In Florida the Earth Has Shifted

Charlesperez

COMMENTARY: At 12:21 p.m. on Thursday, Miami time, an e-mail came across my desktop. It read, "Victory! The Florida Law Banning Gay Adoption Is Unconstitutional!"

After sitting on it for 13 months, Florida's third district court of appeal finally issued its ruling. Immediately, I forwarded the e-mail to my husband, Keith. Twenty minutes later he called me. "I couldn't stop crying," he said.

What had just happened was a momentous thing. The earth had shifted a bit.

Martin Gill and his partner just wanted to adopt the two boys they'd been fostering since 2004. They wanted to make the only stable home the boys had ever known permanent. You'd think it would have been an obvious choice and a speedy decision to reach. It wasn't. Overturning established law is no easy thing to do. For Martin Gill, however, it was much more personal.

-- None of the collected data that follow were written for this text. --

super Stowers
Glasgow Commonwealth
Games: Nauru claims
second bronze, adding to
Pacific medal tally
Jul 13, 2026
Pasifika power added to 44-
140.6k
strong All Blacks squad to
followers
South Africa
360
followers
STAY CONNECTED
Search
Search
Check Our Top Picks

I've met Martin Gill. He is a gentle man with a strong sense of purpose -- to love his family. For Rosie O'Donnell, it was the same when she helped lead the effort to overturn the state's ban back in 2004. They took it to the voters and it failed. Cynthia Nixon has taken a similar stand, hoping to take the issue before Florida voters again in 2012. But if Thursday's ruling teaches us anything, it is this: Rights and privileges for the few are rarely extended by the hand of the voter at the ballot box. That's why we have the courts.

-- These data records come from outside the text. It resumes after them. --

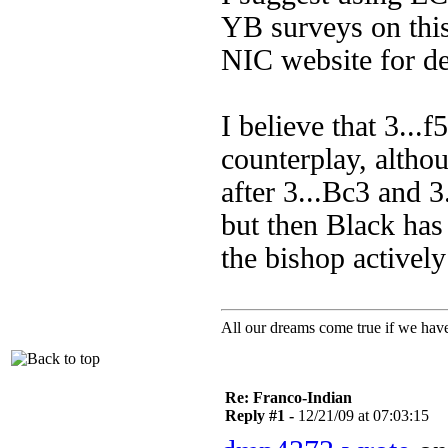
YB surveys on this
NIC website for de
I believe that 3...f
counterplay, althou
after 3...Bc3 and 3.
but then Black has
the bishop activel
All our dreams come true if we have
Re: Franco-Indian
Reply #1 -
12/21/09 at 07:03:15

In America slavery did not end until 1865. Women did not gain the right to vote until 1920. Black students in Arkansas could not attend Little Rock Central High until 1957. And interracial marriage was not legal throughout the land until 1967. In each case change came without the consent of the majority. As the framers of our Constitution knew, justice should not always be up for a vote.

What happened in Florida is that the advocates of bigotry could no longer make a reasonable case. A three-decade-old law banning adoption by gay people collided with evidence, and the result was a family for Martin Gill. Now we can only hope the people will come along and, as with interracial marriage, give birth to a new generation where those former prejudices are no longer acceptable.

Florida is not an easy state to push forward. It's burdened with its share of institutionalized bigotry, and nudging it into the future is a Herculean task. Martin Gill, however, took on that task, along with his partner. Together, with their two beautiful boys, they inched all of us into the future, fueled not by hatred or by legalese but by the power of love. It is enough to make any progressive or any constitutionalist proud. It is enough to give all of us hope. It was enough to bring my husband to tears.